**Excerpted passage:**
# # # # # # #

# Great Stuff Straws?



## oneshot (Mar 5, 2010)

Anyone ever try contacting GS to see if you could buy more of the straws? I never seem to use a full can, and I never seem to clean out the one I used.

Maybe a group buy?

Just a thought...


----------



## Azurel (Aug 5, 2010)

Amen...That is the only problem with Great Stuff.....I always seem to find myself in that same position.


----------



## 31drew31 (Nov 14, 2010)

I always bend a paper clip and stick it down the tube. I find once you have broken up the foamy texture it doesnt block the tube. Ive done this 3 or 4 times before on a single straw and works just fine.


----------



## Golden State Mantellas (Mar 12, 2011)

I use a long drill bit thin enough to fit in the tube. though anything long, thin, and pointy would work. If you can break the surface bond with the inside of the straw, and pull a small bit out, needle nose pliers work great and you can usually pull the whole bit of dried GS out at once.


----------



## Scott (Feb 17, 2004)

Cut the straws in half before you start. Then you'll always have a second one handy if needed.

I normally try to use a full can at a time - and if I do it adds to my inventory of straws. 

s


----------



## dtown (Jan 5, 2011)

I use the disposable wooden BBQ skewers. Run hot water through the tube and put the skewer inside. The GS breaks up pretty well, and you can use the tube again.


----------



## GRIMM (Jan 18, 2010)

I just hold the can upright, and hold the trigger down for 1-2 seconds. It blows all the excess foam out of the straw like a charm. Do it outside though!


----------



## tgregoire (Jul 21, 2010)

I haven't used great stuff in a while because I found a way cheaper black alternative with a resealable straw, but what I used to do with the great stuff, (as I almost NEVER used a full can in one shot either), is go to home depot and buy 25ft of 1/4 inch water line similar to mist kings but its clear instead of black. Cut it whatever length you want and it pushes right onto the trigger piece as the straw would. Works great and you get about a million "straws" out of a 25ft roll!


----------



## oneshot (Mar 5, 2010)

Well you learn some new things every day! Thanks everyone.


----------



## earthfrog (May 18, 2008)

IMO just get a new can, they're cheap. If you put metal objects into the can's opening to clean it, and it's been awhile since you've used it, it may explode all over you and injure you.

# # # # # # #

[Entries from a data source]

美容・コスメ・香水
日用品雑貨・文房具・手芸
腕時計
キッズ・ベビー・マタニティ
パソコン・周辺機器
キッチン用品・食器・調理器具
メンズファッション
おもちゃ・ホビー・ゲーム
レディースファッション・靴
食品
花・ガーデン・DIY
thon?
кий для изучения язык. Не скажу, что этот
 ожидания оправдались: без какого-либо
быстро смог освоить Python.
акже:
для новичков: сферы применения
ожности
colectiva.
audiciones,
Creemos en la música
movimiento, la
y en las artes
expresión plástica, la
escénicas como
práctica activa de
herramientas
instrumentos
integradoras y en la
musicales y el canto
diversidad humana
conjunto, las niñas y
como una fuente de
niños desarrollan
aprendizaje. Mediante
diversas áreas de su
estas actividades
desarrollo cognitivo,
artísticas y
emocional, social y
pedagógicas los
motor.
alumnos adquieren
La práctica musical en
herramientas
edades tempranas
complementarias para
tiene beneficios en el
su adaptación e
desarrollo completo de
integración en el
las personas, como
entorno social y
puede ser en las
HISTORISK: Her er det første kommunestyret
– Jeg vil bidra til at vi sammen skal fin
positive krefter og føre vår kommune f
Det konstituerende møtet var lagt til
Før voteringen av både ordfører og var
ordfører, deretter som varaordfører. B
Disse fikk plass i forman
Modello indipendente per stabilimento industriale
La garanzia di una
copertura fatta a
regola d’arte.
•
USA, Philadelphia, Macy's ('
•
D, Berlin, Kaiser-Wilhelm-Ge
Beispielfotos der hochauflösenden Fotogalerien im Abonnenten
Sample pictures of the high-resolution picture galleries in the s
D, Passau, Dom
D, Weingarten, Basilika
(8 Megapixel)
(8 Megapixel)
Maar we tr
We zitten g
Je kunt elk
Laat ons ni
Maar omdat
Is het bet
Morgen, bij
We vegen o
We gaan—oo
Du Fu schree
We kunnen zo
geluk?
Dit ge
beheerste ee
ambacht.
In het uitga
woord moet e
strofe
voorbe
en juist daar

# # # # # # #

**Questions to answer:**
[1] Put the entries into a JSON list of strings with one string per line, starting at the first line of the entries and ending at the line containing "niños desarrollan". Include both of those lines and leave out blank lines.
[2] Continue the forum thread about Great Stuff straws from where it stops.
The forum thread about Great Stuff straws and the entries are separate pieces of material.

**Answer section:**
[1]
[
  "美容・コスメ・香水",
  "日用品雑貨・文房具・手芸",
  "腕時計",
  "キッズ・ベビー・マタニティ",
  "パソコン・周辺機器",
  "キッチン用品・食器・調理器具",
  "メンズファッション",
  "おもちゃ・ホビー・ゲーム",
  "レディースファッション・靴",
  "食品",
  "花・ガーデン・DIY",
  "thon?",
  "кий для изучения язык. Не скажу, что этот",
  " ожидания оправдались: без какого-либо",
  "быстро смог освоить Python.",
  "акже:",
  "для новичков: сферы применения",
  "ожности",
  "colectiva.",
  "audiciones,",
  "Creemos en la música",
  "movimiento, la",
  "y en las artes",
  "expresión plástica, la",
  "escénicas como",
  "práctica activa de",
  "herramientas",
  "instrumentos",
  "integradoras y en la",
  "musicales y el canto",
  "diversidad humana",
  "conjunto, las niñas y",
  "como una fuente de",
  "niños desarrollan"
]

[2]
I heard of a guy doing this and got it all over in his hair, his face and even his eyes. With stuff that dries in seconds, that's really bad news.


----------



## ryan10517 (Oct 23, 2010)

i use acetone fingernail polish remover. the gs has to be fresh and wet though. Just pour a little down the tube and watch it dissolve right out! i have also used a small screw to grab a hold and pull hardened gs out of the straw. both methods have worked well for me.


----------



## Azurel (Aug 5, 2010)

GRIMM said:


> I just hold the can upright, and hold the trigger down for 1-2 seconds. It blows all the excess foam out of the straw like a charm. Do it outside though!


Did this and it does work like a charm....And do it outside unless you want GS splatter all over.


----------



## Endagr8 (Feb 17, 2010)

These are too expensive for me. I just use the methods listed above.

Store - XtendaFoam


----------



## mcaiger53 (Jan 3, 2011)

I have been using aquarium air tubing. i think that it is approx 1/8"??? 
I usually cut into 1' pieces, which also makes it much easier to get the gs into tight spots. I orginally started doing this because I use a lot of wood/vines in my tanks, and it can be really hard to get the GS into exactly the right spot. plus it is relatively cheap. It doesnt help when it is time to get the silicone in and covered tho!


----------



## mcaiger53 (Jan 3, 2011)

I want to say that my local aquarium shop sells it for around ten cents a foot. don't quote me on it, it has been a long time since I had to buy any.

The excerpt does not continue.